[The data — start]
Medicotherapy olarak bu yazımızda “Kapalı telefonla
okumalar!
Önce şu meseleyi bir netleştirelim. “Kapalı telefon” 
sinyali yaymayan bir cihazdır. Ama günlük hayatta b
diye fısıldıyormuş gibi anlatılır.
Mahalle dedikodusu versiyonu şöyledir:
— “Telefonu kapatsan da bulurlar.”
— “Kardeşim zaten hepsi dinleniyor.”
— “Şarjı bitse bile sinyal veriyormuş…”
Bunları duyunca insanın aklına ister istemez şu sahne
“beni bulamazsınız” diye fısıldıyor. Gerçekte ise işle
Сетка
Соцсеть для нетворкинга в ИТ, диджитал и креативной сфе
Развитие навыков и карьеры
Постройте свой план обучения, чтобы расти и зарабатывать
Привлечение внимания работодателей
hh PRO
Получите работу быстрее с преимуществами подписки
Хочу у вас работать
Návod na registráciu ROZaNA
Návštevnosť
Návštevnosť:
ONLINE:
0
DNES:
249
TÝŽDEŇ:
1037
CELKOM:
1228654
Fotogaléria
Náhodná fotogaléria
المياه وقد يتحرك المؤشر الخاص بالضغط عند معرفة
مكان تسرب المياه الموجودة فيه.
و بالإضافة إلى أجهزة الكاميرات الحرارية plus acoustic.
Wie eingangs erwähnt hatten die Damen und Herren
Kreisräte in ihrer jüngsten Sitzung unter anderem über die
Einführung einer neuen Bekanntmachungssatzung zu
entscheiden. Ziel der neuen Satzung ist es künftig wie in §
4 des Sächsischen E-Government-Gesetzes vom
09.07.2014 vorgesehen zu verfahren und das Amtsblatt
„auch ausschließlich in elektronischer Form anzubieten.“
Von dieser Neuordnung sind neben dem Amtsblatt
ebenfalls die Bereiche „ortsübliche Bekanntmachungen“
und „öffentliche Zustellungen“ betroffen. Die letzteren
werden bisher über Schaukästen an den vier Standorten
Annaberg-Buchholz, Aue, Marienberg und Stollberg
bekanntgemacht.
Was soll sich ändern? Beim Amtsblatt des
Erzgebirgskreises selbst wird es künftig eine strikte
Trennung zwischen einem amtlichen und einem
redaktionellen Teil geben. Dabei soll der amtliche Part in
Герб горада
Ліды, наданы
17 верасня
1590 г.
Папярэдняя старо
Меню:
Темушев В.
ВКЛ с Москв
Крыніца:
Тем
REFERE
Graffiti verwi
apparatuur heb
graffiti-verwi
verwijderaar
[The data — finish]
Everything from the first line of the data through the line holding "Bunları duyunca insanın" should be output exactly, and no other lines.

#### Expected answer
Medicotherapy olarak bu yazımızda “Kapalı telefonla
okumalar!
Önce şu meseleyi bir netleştirelim. “Kapalı telefon” 
sinyali yaymayan bir cihazdır. Ama günlük hayatta b
diye fısıldıyormuş gibi anlatılır.
Mahalle dedikodusu versiyonu şöyledir:
— “Telefonu kapatsan da bulurlar.”
— “Kardeşim zaten hepsi dinleniyor.”
— “Şarjı bitse bile sinyal veriyormuş…”
Bunları duyunca insanın aklına ister istemez şu sahne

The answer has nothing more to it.